A reader writes:
I'm a professional astronomer, and I actually study near-Earth asteroids (NEAs) for a living. I'm only too happy to question NASA's priorities and whether more funding should go to investigating the impact hazard, but in the interest of fairness and clarity, I'd like to make a few (hopefully short) points with respect to Easterbrook's video.
1) There have indeed been an explosion of NEAs discoveries in the past decade or two. But this has largely been by design; Congress charged NASA with finding at least 90% of all asteroids with diameters of 1 km or larger by the end of 2008, and with that new focus the rate of discoveries has gone up. In addition to finding the 1 km asteroids, smaller ones (in some cases small enough to fit in your living room) have also been found. But in my opinion, this is the best way to leverage our resources: a small increment of money will allow a thorough enough search of the neighborhood that we'll be able to characterize what's out there and determine where we need to focus next.
2) Another part of the problem is that there is no real consensus for what the threshold of risk is at which we would act. If we decide an asteroid with a 1% chance of an impact is too dangerous to leave alone, then 99 times out of 100 we will have acted in vain. And unfortunately, our data is rarely precise enough (simply because of the distances and sizes of the objects) that by the time we have even determined if there is a 50% likelihood of impact, it may be way too late.
3) Finally, the legal ramifications are really murky. The United States could undertake an asteroid deflection, and there are at least a few other countries that could also do it if they put their mind to it. But it would require a level of spacecraft reliability that we just don't have. What happens if in an attempt to avert an impact into Europe, NASA accidentally nudges it into Bangladesh?

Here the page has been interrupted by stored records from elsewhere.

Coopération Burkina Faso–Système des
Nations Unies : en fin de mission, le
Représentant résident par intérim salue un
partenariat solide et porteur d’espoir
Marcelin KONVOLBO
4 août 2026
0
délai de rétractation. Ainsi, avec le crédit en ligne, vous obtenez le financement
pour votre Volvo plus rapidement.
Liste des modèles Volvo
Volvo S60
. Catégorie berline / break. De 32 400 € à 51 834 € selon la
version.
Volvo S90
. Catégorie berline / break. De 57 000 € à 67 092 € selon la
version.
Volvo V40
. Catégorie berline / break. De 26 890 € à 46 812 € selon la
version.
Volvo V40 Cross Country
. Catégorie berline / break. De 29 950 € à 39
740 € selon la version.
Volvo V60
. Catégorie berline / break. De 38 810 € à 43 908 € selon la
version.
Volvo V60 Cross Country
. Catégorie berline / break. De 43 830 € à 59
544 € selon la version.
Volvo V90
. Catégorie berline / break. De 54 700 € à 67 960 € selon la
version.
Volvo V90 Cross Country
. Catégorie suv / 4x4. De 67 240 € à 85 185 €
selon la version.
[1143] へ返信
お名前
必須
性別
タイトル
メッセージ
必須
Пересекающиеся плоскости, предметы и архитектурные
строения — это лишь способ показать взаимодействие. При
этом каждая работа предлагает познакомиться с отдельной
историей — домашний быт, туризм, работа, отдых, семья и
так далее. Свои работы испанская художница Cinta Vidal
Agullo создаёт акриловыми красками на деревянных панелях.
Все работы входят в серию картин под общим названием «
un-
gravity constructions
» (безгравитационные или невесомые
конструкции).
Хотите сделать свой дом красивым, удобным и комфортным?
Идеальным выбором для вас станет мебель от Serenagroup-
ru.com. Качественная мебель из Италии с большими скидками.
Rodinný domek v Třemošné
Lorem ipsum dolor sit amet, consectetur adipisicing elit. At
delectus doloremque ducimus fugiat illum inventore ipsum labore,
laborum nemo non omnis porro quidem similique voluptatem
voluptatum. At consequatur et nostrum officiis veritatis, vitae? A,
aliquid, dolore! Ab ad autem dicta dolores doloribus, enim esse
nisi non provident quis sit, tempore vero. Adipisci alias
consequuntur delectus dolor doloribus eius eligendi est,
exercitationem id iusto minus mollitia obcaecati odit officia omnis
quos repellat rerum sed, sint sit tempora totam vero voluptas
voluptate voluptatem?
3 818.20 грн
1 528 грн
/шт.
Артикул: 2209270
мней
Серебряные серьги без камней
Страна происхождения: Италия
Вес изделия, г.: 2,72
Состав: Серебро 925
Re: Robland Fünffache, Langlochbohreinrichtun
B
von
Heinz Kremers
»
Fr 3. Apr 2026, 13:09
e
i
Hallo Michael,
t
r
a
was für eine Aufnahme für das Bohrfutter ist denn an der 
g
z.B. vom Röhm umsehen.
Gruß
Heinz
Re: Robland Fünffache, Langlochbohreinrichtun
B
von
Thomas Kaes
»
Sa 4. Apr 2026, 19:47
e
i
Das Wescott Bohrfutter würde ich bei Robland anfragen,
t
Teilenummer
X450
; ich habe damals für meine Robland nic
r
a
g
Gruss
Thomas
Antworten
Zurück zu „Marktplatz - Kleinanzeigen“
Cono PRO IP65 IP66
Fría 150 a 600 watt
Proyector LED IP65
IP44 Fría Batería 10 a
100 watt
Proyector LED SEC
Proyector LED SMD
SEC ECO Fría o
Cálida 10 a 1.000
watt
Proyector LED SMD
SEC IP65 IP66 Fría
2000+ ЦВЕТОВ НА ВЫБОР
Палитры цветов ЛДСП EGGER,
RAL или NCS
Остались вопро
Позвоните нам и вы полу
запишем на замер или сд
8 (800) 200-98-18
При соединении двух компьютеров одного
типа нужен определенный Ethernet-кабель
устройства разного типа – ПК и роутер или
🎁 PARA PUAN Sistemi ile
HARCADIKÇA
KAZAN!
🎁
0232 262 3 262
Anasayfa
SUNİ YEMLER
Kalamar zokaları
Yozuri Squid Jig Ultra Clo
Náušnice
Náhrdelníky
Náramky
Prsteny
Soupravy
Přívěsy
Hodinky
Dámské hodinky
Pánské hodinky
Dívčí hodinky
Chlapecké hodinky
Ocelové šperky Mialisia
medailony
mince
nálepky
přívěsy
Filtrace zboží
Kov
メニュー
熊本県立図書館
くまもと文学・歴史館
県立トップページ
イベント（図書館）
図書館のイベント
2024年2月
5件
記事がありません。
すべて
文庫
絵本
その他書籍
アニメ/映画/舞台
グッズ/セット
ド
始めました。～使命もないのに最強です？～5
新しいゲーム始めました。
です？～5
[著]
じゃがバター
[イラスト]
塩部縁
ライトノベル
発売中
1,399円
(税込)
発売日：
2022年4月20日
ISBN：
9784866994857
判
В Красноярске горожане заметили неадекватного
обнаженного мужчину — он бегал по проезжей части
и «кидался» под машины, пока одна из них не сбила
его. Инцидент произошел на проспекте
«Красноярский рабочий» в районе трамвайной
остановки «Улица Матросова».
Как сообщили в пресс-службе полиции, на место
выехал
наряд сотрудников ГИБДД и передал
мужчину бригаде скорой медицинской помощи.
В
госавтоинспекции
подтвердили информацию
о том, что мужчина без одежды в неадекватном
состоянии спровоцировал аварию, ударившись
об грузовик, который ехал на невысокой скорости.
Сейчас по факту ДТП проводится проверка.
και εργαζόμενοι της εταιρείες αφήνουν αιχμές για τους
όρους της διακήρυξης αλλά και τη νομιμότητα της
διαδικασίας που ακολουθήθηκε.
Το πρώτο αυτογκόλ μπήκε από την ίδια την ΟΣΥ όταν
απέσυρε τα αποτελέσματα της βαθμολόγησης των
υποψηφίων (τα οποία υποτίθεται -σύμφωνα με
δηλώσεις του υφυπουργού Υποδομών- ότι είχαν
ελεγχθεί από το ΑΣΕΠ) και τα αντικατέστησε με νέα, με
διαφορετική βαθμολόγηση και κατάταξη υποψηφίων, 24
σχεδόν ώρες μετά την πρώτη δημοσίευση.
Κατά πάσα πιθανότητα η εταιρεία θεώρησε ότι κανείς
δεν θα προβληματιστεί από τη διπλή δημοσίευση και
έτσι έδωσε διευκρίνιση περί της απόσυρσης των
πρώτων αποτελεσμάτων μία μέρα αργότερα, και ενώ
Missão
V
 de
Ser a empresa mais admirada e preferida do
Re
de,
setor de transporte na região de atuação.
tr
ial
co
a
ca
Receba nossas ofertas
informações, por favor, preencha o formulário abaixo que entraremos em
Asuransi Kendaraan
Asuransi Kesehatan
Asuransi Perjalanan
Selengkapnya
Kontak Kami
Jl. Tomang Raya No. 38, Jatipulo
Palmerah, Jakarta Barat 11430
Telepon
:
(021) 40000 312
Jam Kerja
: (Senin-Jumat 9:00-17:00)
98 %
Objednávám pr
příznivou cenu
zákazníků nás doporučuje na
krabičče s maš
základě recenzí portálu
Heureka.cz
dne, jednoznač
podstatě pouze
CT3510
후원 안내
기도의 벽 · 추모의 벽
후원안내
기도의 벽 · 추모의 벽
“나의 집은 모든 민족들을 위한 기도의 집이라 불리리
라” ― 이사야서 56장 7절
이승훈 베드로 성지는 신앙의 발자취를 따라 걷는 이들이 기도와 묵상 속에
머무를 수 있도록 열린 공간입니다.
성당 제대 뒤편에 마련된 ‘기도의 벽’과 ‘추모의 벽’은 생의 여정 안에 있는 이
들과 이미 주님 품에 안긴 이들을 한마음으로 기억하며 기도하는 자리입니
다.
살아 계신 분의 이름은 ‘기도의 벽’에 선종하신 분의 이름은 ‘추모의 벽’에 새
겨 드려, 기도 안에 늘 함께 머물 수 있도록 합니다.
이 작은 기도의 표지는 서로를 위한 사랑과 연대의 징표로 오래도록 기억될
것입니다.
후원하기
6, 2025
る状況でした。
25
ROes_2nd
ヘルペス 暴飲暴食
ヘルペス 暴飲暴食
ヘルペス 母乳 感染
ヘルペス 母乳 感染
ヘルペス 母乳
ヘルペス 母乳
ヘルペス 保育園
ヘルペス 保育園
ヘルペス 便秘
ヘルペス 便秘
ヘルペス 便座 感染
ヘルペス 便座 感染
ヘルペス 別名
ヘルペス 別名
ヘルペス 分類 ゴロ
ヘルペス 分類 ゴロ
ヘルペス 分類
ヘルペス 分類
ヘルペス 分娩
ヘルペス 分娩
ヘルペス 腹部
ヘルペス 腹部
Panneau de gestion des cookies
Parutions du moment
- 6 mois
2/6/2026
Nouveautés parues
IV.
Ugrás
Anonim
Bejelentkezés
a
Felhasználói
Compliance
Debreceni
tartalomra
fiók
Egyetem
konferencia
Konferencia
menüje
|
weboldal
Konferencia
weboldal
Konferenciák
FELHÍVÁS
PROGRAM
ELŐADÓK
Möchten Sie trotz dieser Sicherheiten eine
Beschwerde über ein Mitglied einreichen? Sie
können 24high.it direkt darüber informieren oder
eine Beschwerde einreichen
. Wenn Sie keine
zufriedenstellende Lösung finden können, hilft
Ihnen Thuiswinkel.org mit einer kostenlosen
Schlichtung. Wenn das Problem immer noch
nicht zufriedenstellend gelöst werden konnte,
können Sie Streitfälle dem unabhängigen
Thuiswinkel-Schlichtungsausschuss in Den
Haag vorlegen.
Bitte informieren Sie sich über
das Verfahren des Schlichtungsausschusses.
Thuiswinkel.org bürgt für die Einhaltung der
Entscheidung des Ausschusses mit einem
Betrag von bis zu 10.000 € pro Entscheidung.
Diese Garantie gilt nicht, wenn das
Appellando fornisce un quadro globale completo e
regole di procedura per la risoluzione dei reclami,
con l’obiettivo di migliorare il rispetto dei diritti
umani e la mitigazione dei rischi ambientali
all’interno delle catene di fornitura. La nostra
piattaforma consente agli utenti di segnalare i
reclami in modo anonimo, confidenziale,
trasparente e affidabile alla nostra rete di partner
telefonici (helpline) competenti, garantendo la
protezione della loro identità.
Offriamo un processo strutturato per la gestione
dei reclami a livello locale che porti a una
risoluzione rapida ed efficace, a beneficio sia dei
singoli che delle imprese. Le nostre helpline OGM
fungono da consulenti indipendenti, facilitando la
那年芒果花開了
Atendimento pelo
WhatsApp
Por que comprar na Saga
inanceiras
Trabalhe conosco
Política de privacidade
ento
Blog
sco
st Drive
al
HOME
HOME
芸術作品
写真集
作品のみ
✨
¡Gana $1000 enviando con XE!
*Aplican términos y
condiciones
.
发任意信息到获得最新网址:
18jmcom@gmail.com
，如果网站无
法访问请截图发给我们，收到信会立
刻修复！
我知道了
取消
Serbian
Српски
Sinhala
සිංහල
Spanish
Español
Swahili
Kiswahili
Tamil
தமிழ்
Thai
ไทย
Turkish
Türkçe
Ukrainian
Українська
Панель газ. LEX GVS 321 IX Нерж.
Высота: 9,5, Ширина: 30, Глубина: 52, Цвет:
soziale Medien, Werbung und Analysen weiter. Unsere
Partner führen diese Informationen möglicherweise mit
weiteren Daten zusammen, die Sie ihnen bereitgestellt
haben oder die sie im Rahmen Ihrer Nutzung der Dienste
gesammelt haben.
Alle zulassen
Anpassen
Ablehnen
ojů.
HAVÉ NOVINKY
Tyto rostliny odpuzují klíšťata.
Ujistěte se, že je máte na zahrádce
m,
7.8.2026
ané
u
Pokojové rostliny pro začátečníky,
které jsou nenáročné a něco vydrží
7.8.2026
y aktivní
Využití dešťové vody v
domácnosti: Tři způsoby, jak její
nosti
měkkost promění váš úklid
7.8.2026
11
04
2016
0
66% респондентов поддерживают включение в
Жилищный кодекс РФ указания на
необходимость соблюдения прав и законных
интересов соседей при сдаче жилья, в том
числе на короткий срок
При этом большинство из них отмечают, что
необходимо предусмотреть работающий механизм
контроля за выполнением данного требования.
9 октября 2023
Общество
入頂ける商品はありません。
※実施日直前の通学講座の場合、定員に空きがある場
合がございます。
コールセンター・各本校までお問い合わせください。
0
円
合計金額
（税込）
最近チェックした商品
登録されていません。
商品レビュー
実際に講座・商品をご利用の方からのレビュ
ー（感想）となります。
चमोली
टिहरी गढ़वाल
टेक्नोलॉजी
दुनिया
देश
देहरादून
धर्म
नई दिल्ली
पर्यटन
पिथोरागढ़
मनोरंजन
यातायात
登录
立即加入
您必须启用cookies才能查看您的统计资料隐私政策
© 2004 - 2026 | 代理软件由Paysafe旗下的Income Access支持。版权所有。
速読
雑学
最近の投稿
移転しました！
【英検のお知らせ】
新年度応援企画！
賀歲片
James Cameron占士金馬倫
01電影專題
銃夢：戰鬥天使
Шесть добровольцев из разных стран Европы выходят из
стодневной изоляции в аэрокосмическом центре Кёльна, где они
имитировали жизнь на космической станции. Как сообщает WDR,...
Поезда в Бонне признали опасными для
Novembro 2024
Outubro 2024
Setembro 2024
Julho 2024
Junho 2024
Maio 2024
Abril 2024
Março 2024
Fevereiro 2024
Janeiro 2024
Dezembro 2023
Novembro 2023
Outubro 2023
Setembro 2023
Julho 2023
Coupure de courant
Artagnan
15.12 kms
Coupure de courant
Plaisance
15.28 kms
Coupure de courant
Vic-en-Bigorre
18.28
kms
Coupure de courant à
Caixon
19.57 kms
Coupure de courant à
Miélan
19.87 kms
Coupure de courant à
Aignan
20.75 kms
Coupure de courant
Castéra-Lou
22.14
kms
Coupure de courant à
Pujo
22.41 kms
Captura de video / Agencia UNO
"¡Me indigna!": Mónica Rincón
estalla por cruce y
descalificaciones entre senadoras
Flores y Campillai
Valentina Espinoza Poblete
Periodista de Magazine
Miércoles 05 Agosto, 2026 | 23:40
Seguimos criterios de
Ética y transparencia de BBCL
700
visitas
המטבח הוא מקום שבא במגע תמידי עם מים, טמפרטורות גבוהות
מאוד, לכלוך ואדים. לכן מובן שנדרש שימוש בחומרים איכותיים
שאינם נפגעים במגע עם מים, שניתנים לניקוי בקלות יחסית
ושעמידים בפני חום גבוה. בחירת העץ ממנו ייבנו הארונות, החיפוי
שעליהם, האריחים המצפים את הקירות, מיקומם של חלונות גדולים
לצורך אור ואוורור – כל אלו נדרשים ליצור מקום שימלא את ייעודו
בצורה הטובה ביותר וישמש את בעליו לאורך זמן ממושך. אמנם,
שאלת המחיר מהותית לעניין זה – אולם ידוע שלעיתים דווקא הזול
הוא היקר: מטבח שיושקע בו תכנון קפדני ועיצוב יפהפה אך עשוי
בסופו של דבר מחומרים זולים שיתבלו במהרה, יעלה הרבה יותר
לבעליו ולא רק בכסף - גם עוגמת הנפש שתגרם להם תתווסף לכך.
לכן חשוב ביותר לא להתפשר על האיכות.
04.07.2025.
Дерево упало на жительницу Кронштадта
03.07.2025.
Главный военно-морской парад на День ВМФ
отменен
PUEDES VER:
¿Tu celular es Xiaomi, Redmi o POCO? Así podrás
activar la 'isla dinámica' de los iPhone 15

What if a smaller impactor would hit the Indian ocean and destroy some smaller island nations, but there was ample time to evacuate everybody? What if nuclear weapons were required for deflection (as indeed they might, since the gravity tractor idea is ill-suited for some cases)? Now, what if instead of us deciding those questions for instruction to NASA, the Russians or Chinese decided to take the lead?
I think it's good that this debate is happening. But I think I can assure you that in terms of immediate threats to your health, you should focus instead on making sure you exercise and eat lots of fiber.